The forerunner of the great restoration of our literature was Cowper. His literary career began and ended at nearly the same time with that of Alfieri. A comparison between Alfieri and Cowper may, at first sight, appear as strange as that which a loyal Presbyterian minister is said to have made in 1745 between George the Second and Enoch. It may seem that the gentle, shy, melancholy Calvinist, whose spirit had been broken by fagging at school, who had not courage to earn a livelihood by reading the titles of bills in the House of Lords, and whose favourite associates were a blind old lady and an evangelical divine, could have nothing in common with the haughty, ardent, and voluptuous nobleman, the horse-jockey, the libertine, who fought Lord Ligonier in Hyde Park, and robbed the Pretender of his queen. But though the private lives of these remarkable men present scarcely any points of resemblance, their literary lives bear a close analogy to each other. They both found poetry in its lowest state of degradation, feeble, artificial, and altogether nerveless. They both possessed precisely the talents which fitted them for the task of raising it from that deep abasement. They cannot, in strictness, be called great poets. They had not in any very high degree the creative power,
"The vision and the faculty divine;”
but they had great vigour of thought, great warmth of feeling, and what, in their circumstances, was above all things important, a manliness of taste which approached to roughness. They did not deal in mechanical versification and conventional phrases. They wrote concerning things the thought of which set their hearts on fire; and thus what they wrote, even when it wanted every other grace, had that inimitable grace which sincerity and strong passion impart to the rudest and most homely compositions.

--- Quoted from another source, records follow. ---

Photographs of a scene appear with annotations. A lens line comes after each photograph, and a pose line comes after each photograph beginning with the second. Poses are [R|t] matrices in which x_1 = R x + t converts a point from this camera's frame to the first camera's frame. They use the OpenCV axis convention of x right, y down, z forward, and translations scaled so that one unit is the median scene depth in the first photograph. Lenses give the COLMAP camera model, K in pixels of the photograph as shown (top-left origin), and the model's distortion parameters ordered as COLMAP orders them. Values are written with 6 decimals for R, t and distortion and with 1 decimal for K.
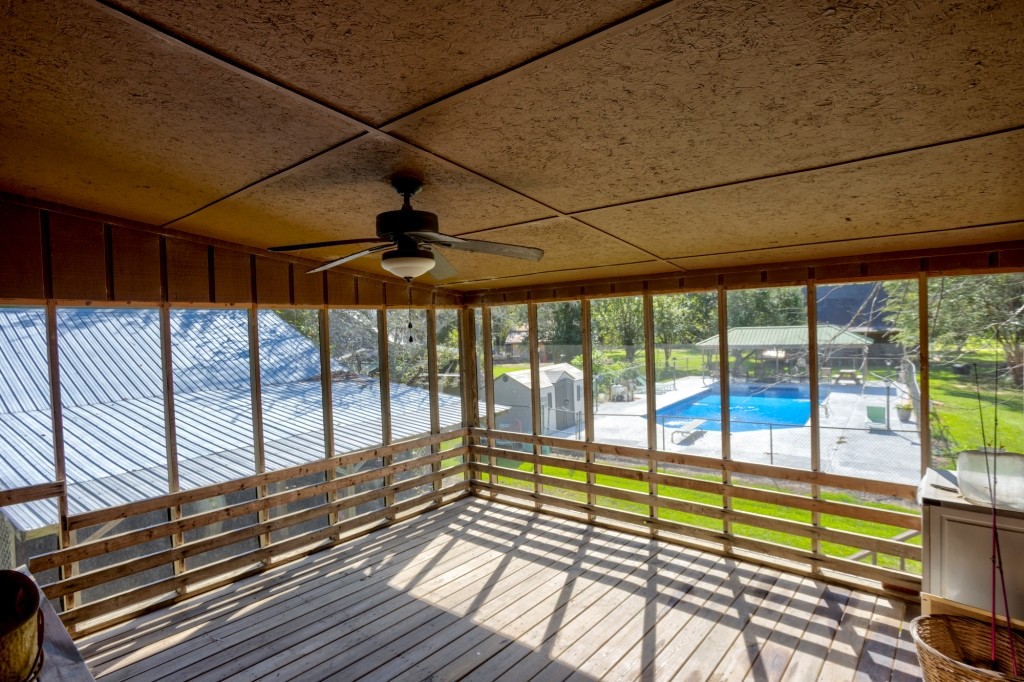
lens RADIAL K [[535.8, 0, 510.7], [0, 535.8, 342.5], [0, 0, 1]] dist [-0.017491, 0.000778]
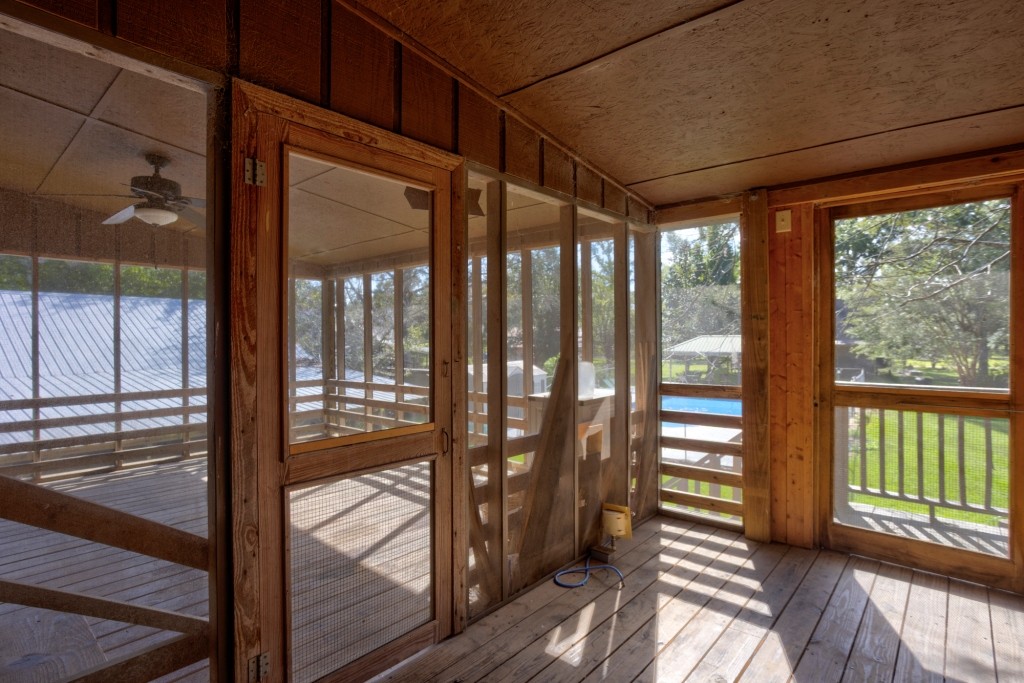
lens RADIAL K [[516.3, 0, 509.8], [0, 516.3, 337.5], [0, 0, 1]] dist [-0.029361, -0.000379]
pose [[0.999602, 0.026542, -0.009525, 0.526990], [-0.026767, 0.999345, -0.024356, 0.126689], [0.008873, 0.024601, 0.999658, -0.220851]]
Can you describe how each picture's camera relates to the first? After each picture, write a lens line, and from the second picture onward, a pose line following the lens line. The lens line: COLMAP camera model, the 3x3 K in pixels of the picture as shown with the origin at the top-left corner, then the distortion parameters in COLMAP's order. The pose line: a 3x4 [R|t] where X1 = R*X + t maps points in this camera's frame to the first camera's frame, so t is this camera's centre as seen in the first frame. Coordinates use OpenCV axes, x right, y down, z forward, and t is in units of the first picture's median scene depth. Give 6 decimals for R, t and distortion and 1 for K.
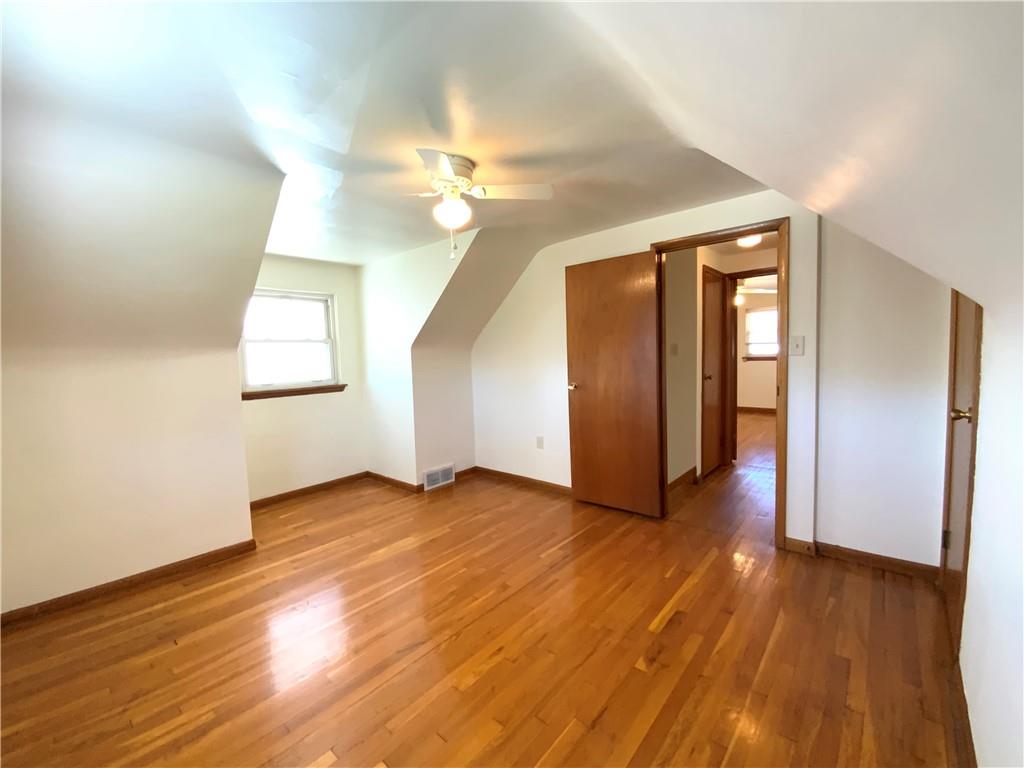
lens RADIAL K [[415.3, 0, 513.1], [0, 415.3, 384.8], [0, 0, 1]] dist [0.000264, -0.007044]
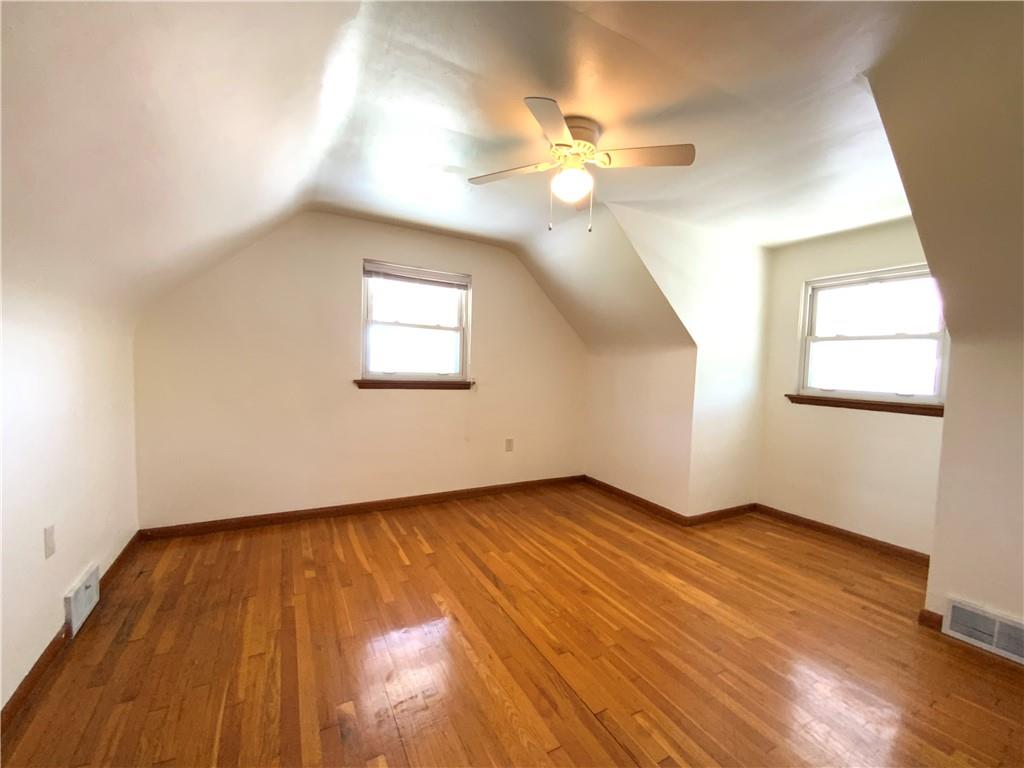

Each of them sought for inspiration in a noble and affecting subject, fertile of images which had not yet been hackneyed. Liberty was the muse of Alfieri, Religion was the muse of Cowper. The same truth is found in their lighter pieces. They were not among those who deprecated the severity, or deplored the absence, of an unreal mistress in melodious commonplaces. Instead of raving about imaginary Chloes and Sylvias, Cowper wrote of Mrs. Unwin’s knitting-needles. The only love-verses of Alfieri were addressed to one whom he truly and passionately loved. “Tutte le rime amorose che se-guono,” says he, “tutte sono per essa, e ben sue, e di lei solamente; poiche mai d” altra donna per certo non canterô.”
These great men were not free from affectation. But their affectation was directly opposed to the affectation which generally prevailed. Each of them expressed, in strong and bitter language, the contempt which he felt for the effeminate poetasters who were in fashion both in England and in Italy. Cowper complains that
"Manner is all in all, whate’er is writ,
The substitute for genius, taste, and wit.”